Mapping touchpoints to a linear funnel instead of the circular CDJ model

Correction

The McKinsey CDJ is non-linear—consumers loop between phases, and loyalty loops skip directly from post-purchase back to purchase. Map touchpoints to the circular model and identify where consumers re-enter loops. A post-purchase referral program is also an initial consideration touchpoint for the referred consumer.

Scoring all touchpoints equally without distinguishing influence from frequency

Correction

A touchpoint that reaches everyone but influences no one (generic banner ads) and one that reaches few but is decisive (a peer recommendation) look identical if you use a single score. Always separate influence and frequency—your strategy depends on whether you need to increase reach of high-influence touchpoints or increase the influence of high-reach ones.

Completing the audit once and never updating it

Correction

Consumer behavior, competitive landscapes, and channel effectiveness shift constantly. Schedule quarterly reviews of your touchpoint map. Major product launches, competitor moves, or market shifts should trigger an immediate re-audit of affected buyer journey stages.

Ignoring post-purchase touchpoints because they don't drive 'new' acquisition

Correction

In the CDJ, post-purchase experience directly feeds the loyalty loop—which either triggers repeat purchases or sends consumers back to initial consideration for a competitor. Post-purchase touchpoints often have the highest ROI because they reduce churn and generate word-of-mouth that serves as a consideration touchpoint for new buyers.

Frequently Asked Questions

How many touchpoints should I expect to find across buyer journey stages?

Most businesses discover 30-60 distinct touchpoints when they audit thoroughly. The number matters less than the distribution—if 70% of your touchpoints cluster in one or two CDJ phases, you've found a significant imbalance. Aim for meaningful coverage across all four phases, weighted by where your consumers most need influence.

What's the difference between a channel and a touchpoint in the CDJ?

A channel is a communication medium like email or your website. A touchpoint is a specific interaction within a channel at a specific buyer journey stage. Email might contain five different touchpoints: a welcome sequence (post-purchase), a product launch announcement (consideration), a comparison guide (evaluation), an abandoned cart reminder (purchase), and a renewal prompt (loyalty loop).

How do I score touchpoint influence when I don't have attribution data?

Run a post-purchase survey asking customers which interactions most influenced their decision at each stage. Even 50-100 responses will reveal patterns. Supplement with qualitative input from sales and support teams who hear directly from customers. Flag estimated scores and prioritize building measurement for your highest-impact touchpoints.

How often should I update my touchpoint map across buyer journey stages?

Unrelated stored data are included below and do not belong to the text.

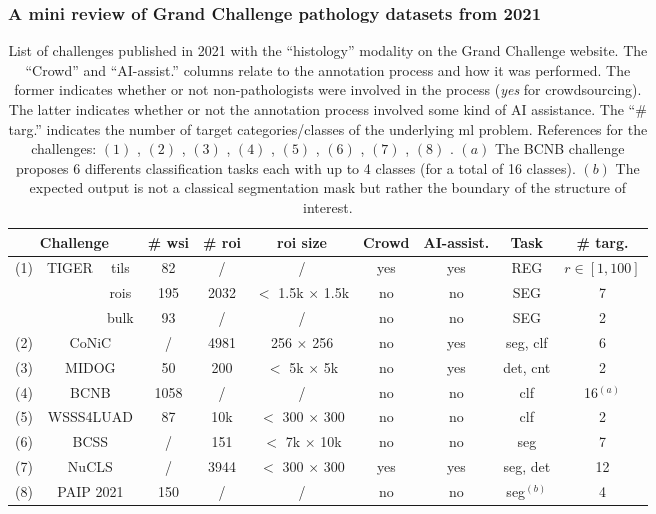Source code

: \subsubsection{A mini review of Grand Challenge pathology datasets from 2021}
\label{sssec:backdp:grandchallenge}

\begin{table}
  \centering
  \footnotesize
  \begin{tabular}{|ccc|ccccccc|}
    \hline
    \multicolumn{3}{|c|}{Challenge} & \# \acrshort{wsi} & \# \acrshort{roi} & \acrshort{roi} size & Crowd & AI-assist. & Task & \# targ. \\
    \hline
    \multirow{3}{*}{(1)} & \multirow{3}{*}{TIGER} & tils & 82 & / &  / & yes & yes & REG & $r \in \left[1, 100\right]$\\
    & & rois & 195 & 2032 & $<$ 1.5k $\times$ 1.5k & no & no & SEG & 7\\
    & & bulk & 93 & / & / & no & no & SEG & 2 \\
    \hdashline
    (2) & \multicolumn{2}{c|}{CoNiC} & / & 4981 & 256 $\times$ 256 & no & yes & \acrshort{seg}, \acrshort{clf} & 6 \\
    (3) & \multicolumn{2}{c|}{MIDOG} 2021 & 50 & 200 & $<$ 5k $\times$ 5k & no & yes & \acrshort{det}, \acrshort{cnt} & 2 \\
    (4) & \multicolumn{2}{c|}{BCNB} & 1058 & / & / & no & no & \acrshort{clf} & 16$^{(a)}$ \\
    (5) & \multicolumn{2}{c|}{WSSS4LUAD} & 87 & 10k & $<$ 300 $\times$ 300 & no & no & \acrshort{clf} & 2\\
    (6) & \multicolumn{2}{c|}{BCSS} & / & 151 & $<$ 7k $\times$ 10k & no & no & \acrshort{seg} & 7\\
    (7) & \multicolumn{2}{c|}{NuCLS} & / & 3944 & $<$ 300 $\times$ 300 & yes & yes & \acrshort{seg}, \acrshort{det} & 12 \\
    (8) & \multicolumn{2}{c|}{PAIP 2021} & 150 & / & / & no & no & \acrshort{seg}$^{(b)}$ & 4 \\
    \hline
  \end{tabular}
  \caption{List of challenges published in 2021 with the ``histology'' modality on the Grand Challenge website. The ``Crowd'' and 
  ``AI-assist.'' columns relate to the annotation process and how it was performed. The former indicates whether or not non-pathologists 
  were involved in the process (\ie \textit{yes} for crowdsourcing). The latter indicates whether or not the annotation process involved 
  some kind of AI assistance. The ``\# targ.'' indicates the number of target categories/classes of the underlying \acrlong{ml} problem. 
  References for the challenges: $(1)$ \TODO{\cite{}}, $(2)$ \cite{graham2021conic}, $(3)$ \cite{aubreville2021mitosis}, $(4)$ \cite{xu2021predicting}, 
  $(5)$ \cite{han2021multilayer}, $(6)$ \cite{amgad2019structured}, $(7)$ \cite{amgad2021nucls}, $(8)$ \TODO{\cite{}}. $(a)$ The BCNB challenge 
  proposes 6 differents classification tasks each with up to 4 classes (for a total of 16 classes). $(b)$ The expected output is not a 
  classical segmentation mask but rather the boundary of the structure of interest.}
  \label{tab:backdp:datascarcity-grandchallenge}
\end{table}

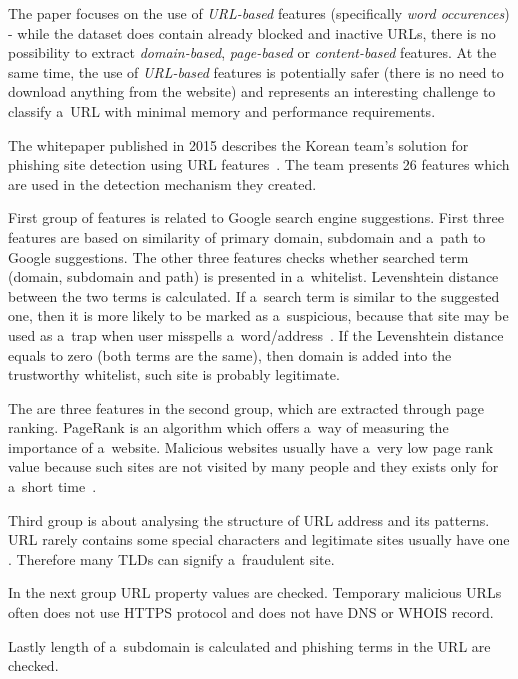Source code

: The paper focuses on the use of \textit{URL-based} features (specifically \textit{word occurences}) - while the dataset does contain already blocked and inactive URLs, there is no possibility to extract \textit{domain-based}, \textit{page-based} or \textit{content-based} features.
At the same time, the use of \textit{URL-based} features is potentially safer (there is no need to download anything from the website) and represents an interesting challenge to classify a~URL with minimal memory and performance requirements.

The whitepaper  published in 2015 describes the Korean team's solution for phishing site detection using URL features~\cite{Lee2015HeuristicbasedAF}.
The team presents 26 features which are used in the detection mechanism they created.

First group of features is related to Google search engine suggestions.
First three features are based on similarity of primary domain, subdomain and a~path to Google suggestions.
The other three features checks whether searched term (domain, subdomain and path) is presented in a~whitelist.
Levenshtein distance between the two terms is calculated.
If a~search term is similar to the suggested one, then it is more likely to be marked as a~suspicious, because that site may be used as a~trap when user misspells a~word/address~\cite{Lee2015HeuristicbasedAF}.
If the Levenshtein distance equals to zero (both terms are the same), then domain is added into the trustworthy whitelist, such site is probably legitimate.

The are three features in the second group, which are extracted through page ranking.
PageRank is an algorithm which offers a~way of measuring the importance of a~website.
Malicious websites usually have a~very low page rank value because such sites are not visited by many people and they exists only for a~short time~\cite{Lee2015HeuristicbasedAF}.

Third group is about analysing the structure of URL address and its patterns.
URL rarely contains some special characters and legitimate sites usually have one .
Therefore many TLDs can signify a~fraudulent site.

In the next group URL property values are checked.
Temporary malicious URLs often does not use HTTPS protocol and does not have DNS or WHOIS record.

Lastly length of a~subdomain is calculated and phishing terms in the URL are checked.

Conduct a full audit annually and a lightweight review quarterly. Trigger an immediate re-audit when you launch a major product, enter a new market, notice a significant competitor move, or see unexpected drops in conversion at any CDJ phase. The touchpoint landscape shifts faster in digital-first categories.

Which buyer journey stages are most commonly under-invested?

Active evaluation and post-purchase are almost always under-invested relative to their influence on outcomes. Teams default to spending on awareness (initial consideration) and conversion (moment of purchase) because they're easier to measure. But consumers increasingly make decisions during evaluation—reading reviews, comparing features—and post-purchase experience determines whether they enter the loyalty loop or restart the journey with a competitor.

Can I use programmatic SEO to fill touchpoint gaps in the active evaluation phase?

Absolutely—this is one of the highest-value applications of programmatic SEO. Comparison pages, integration directories, use-case content, and alternative pages can all be templated and built at scale to serve active evaluation queries. Each page becomes a new evaluation-phase touchpoint. See the programmatic SEO skill for implementation details.